━━━━━ Records

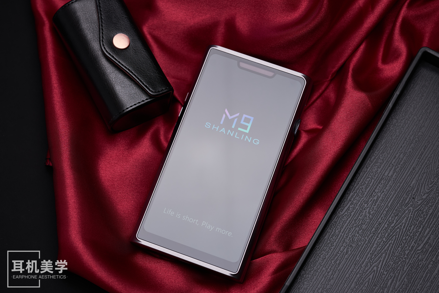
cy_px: 146
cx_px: 220
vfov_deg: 19.5
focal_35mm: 70
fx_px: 854
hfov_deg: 28.8
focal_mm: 70
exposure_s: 1/100
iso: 200
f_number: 5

━━━━━━━━━━

The material above is to be repeated word for word, with no images kept.

Response to the task:
cy_px: 146
cx_px: 220
vfov_deg: 19.5
focal_35mm: 70
fx_px: 854
hfov_deg: 28.8
focal_mm: 70
exposure_s: 1/100
iso: 200
f_number: 5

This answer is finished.